Key factors driving your agency sale in 2024
The agency market continues to show signs of growth and M&A activity. Driven by digital transformation and economic fluctuations, much of the forward-looking trends are a continuation of what the industry experienced over the last year. For example, the strong appetite for digital services and tech-enabled delivery are driving both agency revenue and strategic enterprise value.
Estimated to reach nearly $465 billion by 2027, our industry continues to demonstrate strong growth … which can be a leading indicator for M&A interest and consolidation activity. Agencies with durable revenue profiles and a proven ability to deliver digitally remain attractive, but there are other emerging factors for agency principals to consider:
1. Digital Proficiency as a Value Driver
In 2024, digital prowess is more than a competitive edge to win business; it’s a valuation booster. Agencies adept in digital marketing, analytics and AI are garnering high interest in the M&A arena. A digital-first agency profile is well positioned to attract strategic and platform buyers who view the underlying talent, delivery models and competencies as a high-value bet on the future.
2. The Consolidation Wave
As a sector, marketing services is experiencing consolidation. Larger entities are continuing to acquire specialized agencies to diversify their service portfolios and enhance their ability to capture and expand brand budgets. This trend offers both challenges and opportunities for niche agencies aiming to position themselves as attractive acquisition targets.
Active buyers from large agency networks are executing on a thesis of building bigger, more integrated entities.

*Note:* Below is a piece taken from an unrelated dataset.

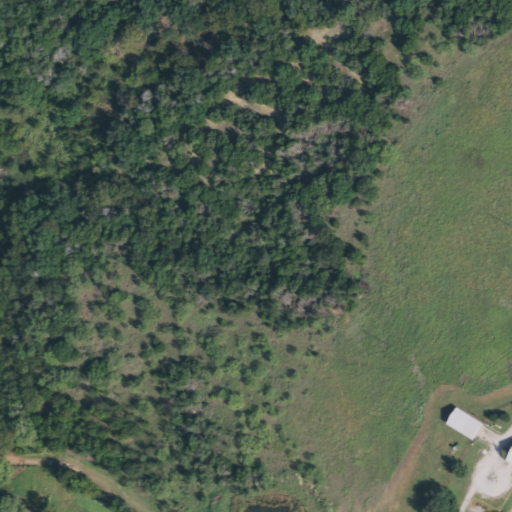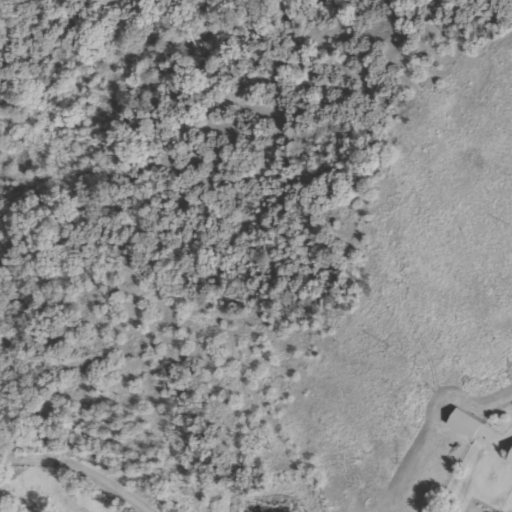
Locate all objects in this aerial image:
building: (461, 423)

For agency principals looking to sell, this could mean increased competition and potentially higher standards for attracting the larger conglomerates who seek end-to-end and full service capabilities.
However, this trend also widens the niche opportunity for specialized agencies. As larger networks focus on financial and operational efficiency, there’s a growing demand for agencies that deliver creative and specialized work within a particular vertical or customer profile. This focus can help position independents as attractive acquisition targets for larger agencies and networks seeking to expand their capabilities and wallet share within a segment.

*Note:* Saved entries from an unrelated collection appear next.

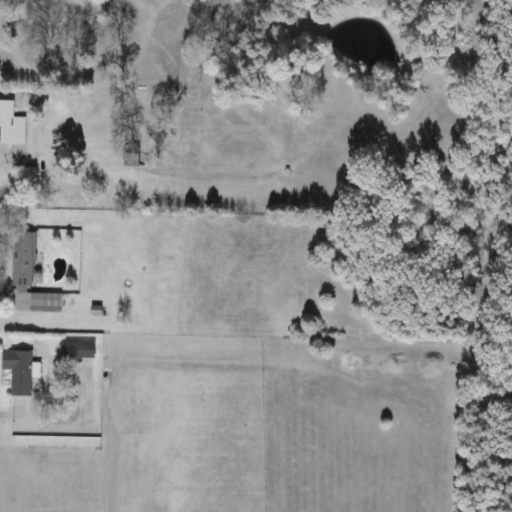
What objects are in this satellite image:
building: (12, 123)
building: (25, 263)
building: (48, 303)
building: (76, 350)
building: (21, 370)
road: (90, 429)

“…the strong appetite for digital services and tech-enabled delivery are driving both agency revenue and strategic enterprise value.”
3. Economic Influence on M&A Activities
Economic conditions, including the cost of capital and overall market and consumer confidence, play a pivotal role in M&A activities. According to PwC’s Global M&A Industry Trends for 2023, the year began with a cautious M&A outlook, influenced by recession fears and rising interest rates. These economic conditions have led to a more challenging environment for dealmakers, with deal volumes declining and a greater emphasis on alternative funding sources.
For agency owners considering a sale, this means navigating a more complex market. The tight financing conditions and heightened scrutiny from buyers make it essential for sellers to be operationally prepared for the sale process. This readiness includes having an operating model that leverages your strengths and also addresses potential gaps that impact your firm’s value.
In this buyer’s market, smaller, mid-market deals are driving the norm. While larger transactions may be more transformational, they face greater challenges in the current financing environment (not just at the time of purchase, but with the capital required for post-integration and working capital to execute the combined businesses).
Independent agency principals will be rewarded for focusing on the key areas of value creation within their firm that drive stable and predictable financial performance.
4. Premium Valuations for Standout Performers
In the current environment, performance matters. Agencies demonstrating robust growth, particularly through digital execution, are likely to garner more strategic interest. Additional specialties, including crisis communications or employer branding, have also gained steam from potential platform buyers with “add-on” interests to widen their capabilities and addressable market.
Enterprise value will continue to be influenced by the company agencies keep. The client portfolio and customer profile matter to potential buyers, with certain sectors yielding more interest and value than others. Examples include pharmaceutical, fintech, health tech, and home services clients that operate in high-growth segments of the economy.
5. Emerging Technologies as Deal Catalysts
Emerging technologies, particularly AI, are increasingly becoming key factors in the valuation and attractiveness of agencies. While early and undefined, the ability to leverage AI for predictive analytics, targeted engagement, and enhanced customer experiences become attractive to larger entities who may still be in the exploratory phase of deploying new technology.
For agency CEOs, demonstrating the adoption and efficacy of tech-enabled performance (either revenue growth or operational efficiency) can significantly boost the agency’s appeal to both traditional and adjacent buyers. In short, demonstrating the systems, talent and client engagement from emerging tech is an additive to the valuation process.
In 2024 and beyond, our industry will continue to experience the tailwinds of tech and consolidation, but may also encounter economic headwinds that drive the macroeconomic levers of M&A activity. For agency owners and leaders, understanding these trends will help inform and strategically prepare you to improve your positioning and attractiveness in a competitive market.